Co mail pools are of two types. Large printers run their own pools and Consolidators run pools that collect catalog from medium and smaller printers. Printers have both in-line pools where a limited number of catalogs are bound and ink jet together on the same bindery line. Off line pools are where bound catalogs are send through a second process where they are ink jet along with up to 24 catalogs.
While there are some differences in how co mail pools are organized, the real factor of interest to the cataloger is the bottom line cost. Getting comparable costs is straightforward:
Category Printer A Printer B
Cost per catalog
While you have actual costs from the incumbent printer, it is important to know that competitive bids are truly comparable. For a printer to compare their mail pools, they need an actual mail tape to see how they would have done for the same time period with the printer’s actual mailings for that week. Printers will provide a pretty solid cost estimate based on the analysis of the actual mail files. Printers don’t typically guarantee costs savings but the printer is your source for a good reliable estimate of their co mail pools bottom line costs.
Both your own incumbent printer needs to outline how much mail will actually go in the mail pool versus how much mail is already carrier route qualified and to be mailed outside the mail pool.
In addition to pure cost considerations are their service components to evaluate in comparing co mail costs? The primary service components are the delivery windows that are guaranteed and how well the delivery windows are met. One service advantage of printer supplied co mail versus consolidators is it takes less time because the logistical step of having to truck catalogs from the printer to the consolidator’s facility is eliminated. Outbound freight time from the printer to the consolidator can add 3 to 7 days to the time to mail a catalog.

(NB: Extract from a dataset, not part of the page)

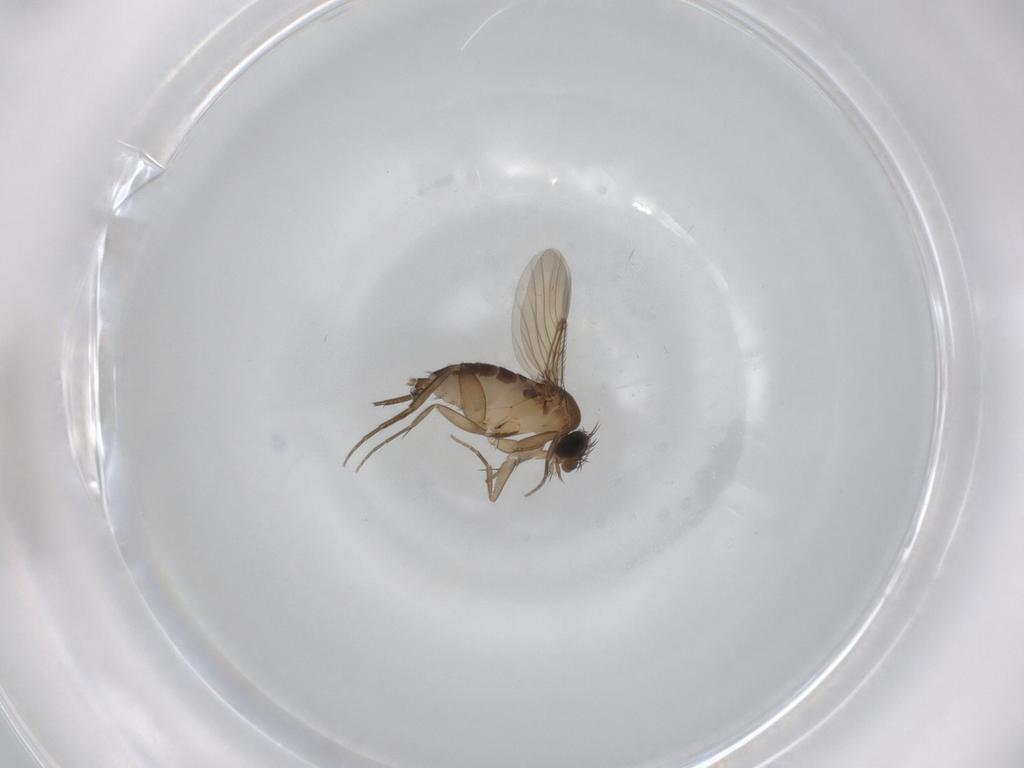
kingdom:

Of course the biggest printers claim that their service is best because they are the biggest and that their prices are the best because they are the biggest. Most catalogers find that the biggest printer’s co mail pools are similar in size to other printer’s co mail pools because the biggest printers run multiple pools out of multiple locations so they are running more co mail pools but not necessarily larger co mail pools.
Co mail pricing is well understood by the competitive printers as well as by catalogers so the tendency is to find comparable prices between printers without the very biggest printers having a cost advantage.
But it can be difficult to get to your co mail costs. Some printer’s spreadsheets explaining co mail would take a Ph.D. to decipher. The answer to understanding the costs is to “dumb it down” and ask for two simple numbers—The check that I write to the printer for co mail (or the invoice costs of everything that’s not included in the basic costs for printing, paper and bindery,) and the check I write to the post office. Those two costs are your net postage costs and the numbers you need to compare costs.
Capturing co mail savings is an area of significant cost savings. Understanding the cost structure of co mail and getting comparable quotes is an important part of the management of a catalog’s financials.